Forfeiture of Interest in Action
Last week, we discussed capital contribution in the context of Moses Land Grow LLC v. Brickstone Holdings LLC. This week, as promised, we will discuss the Brickstone remedy for a failure to contribute capital.
As you will recall, Fladseth and Moses Land Grow LLC (MLG) agreed to form Brickstone Holdings LLC (BH) to purchase and develop a property in Seattle. In their LLC agreement, each member agreed to make capital contributions to fund the purchase. MLG fulfilled its obligation to contribute capital. Fladseth, on the other hand, used a variety of loans secured by the assets of BH to fund his capital contribution, which did not satisfy his obligation to contribute capital.

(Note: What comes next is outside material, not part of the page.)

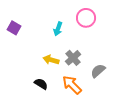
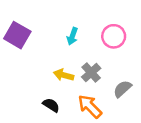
pink circle: (86, 18) -> (114, 36), moved
purple square: (14, 28) -> (17, 35), size x1.5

The LLC agreement provided a remedy for “member’s failure to make their initial capital contribution within ten days from the effective date” of the LLC agreement. The LLC agreement provided for “the defaulting member’s interest termination,” otherwise known as a forfeiture of interest.
Fladseth’s Forfeiture of Interest
In my previous post, I elaborated upon possible remedies for failure to contribute capital, including forfeiture of interest. Applying our prior discussion to Brickstone, forfeiture of interest was the resultant remedy outlined in the operating agreement. While this may be considered a drastic remedy, the fear of forfeiting some (or all) of a defaulting member’s interest is intended to be the “encouragement” a member needs to plan for contribution. Unfortunately for Fladseth, this “encouragement” may have pushed him to find funding outside the confines of the operating agreement, resulting in his failed contribution. This mistake led to a complete forfeiture of his interest. Had MLG allowed Fladseth to remain a member notwithstanding his failed capital contribution, it may have been fatal to the venture.
A Remaining Question
In light of our discussion above, this case remains a bit of a head scratcher when considering the damages awarded to MLG. The court took the $900,000 sale price and subtracted the $104,188.33 closing costs, leaving $795,811.67 of net sales proceeds. The court awarded MLG 50% of those proceeds, or $397,905.83. It is unclear, however, why MLG was entitled to only 50% of that amount. If Fladseth’s interest were terminated, why wouldn’t 100% of the proceeds go to MLG? This may be a question for another day.